- **Task item**: Only a number is expected in reply: the count of lines below where the word "center" occurs.

(Excerpted data begins)

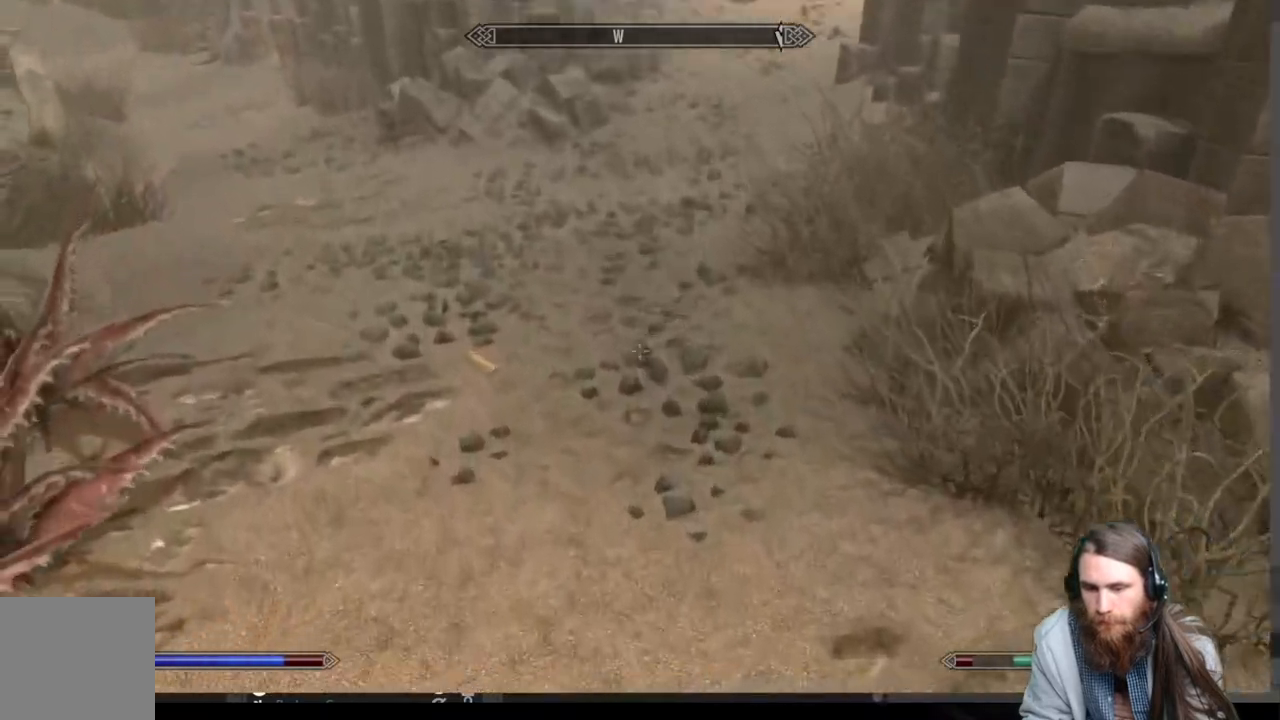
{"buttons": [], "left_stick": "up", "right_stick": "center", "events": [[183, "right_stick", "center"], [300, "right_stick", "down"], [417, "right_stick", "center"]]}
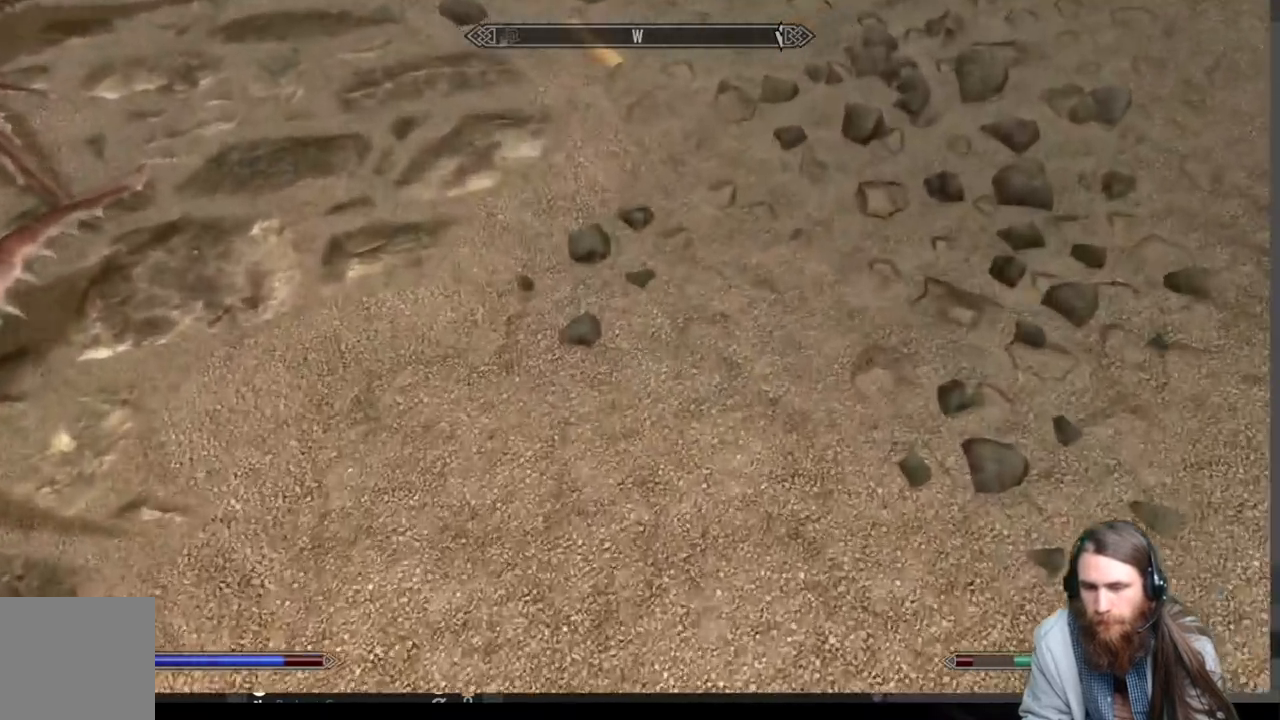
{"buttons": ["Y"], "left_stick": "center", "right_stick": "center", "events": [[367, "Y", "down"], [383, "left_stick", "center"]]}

(Excerpted data ends)
(Excerpted data begins)

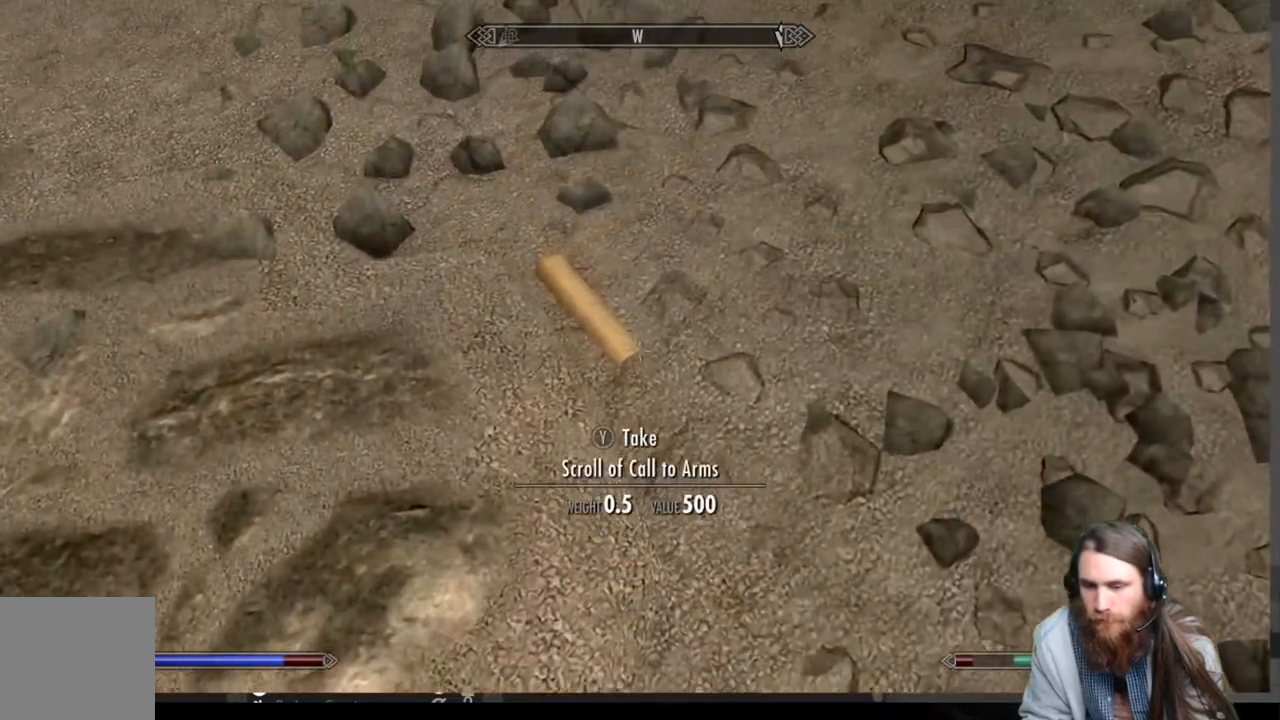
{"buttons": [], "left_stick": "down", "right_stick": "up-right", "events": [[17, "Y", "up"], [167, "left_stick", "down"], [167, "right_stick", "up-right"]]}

(Excerpted data ends)

- **Answer section**: 2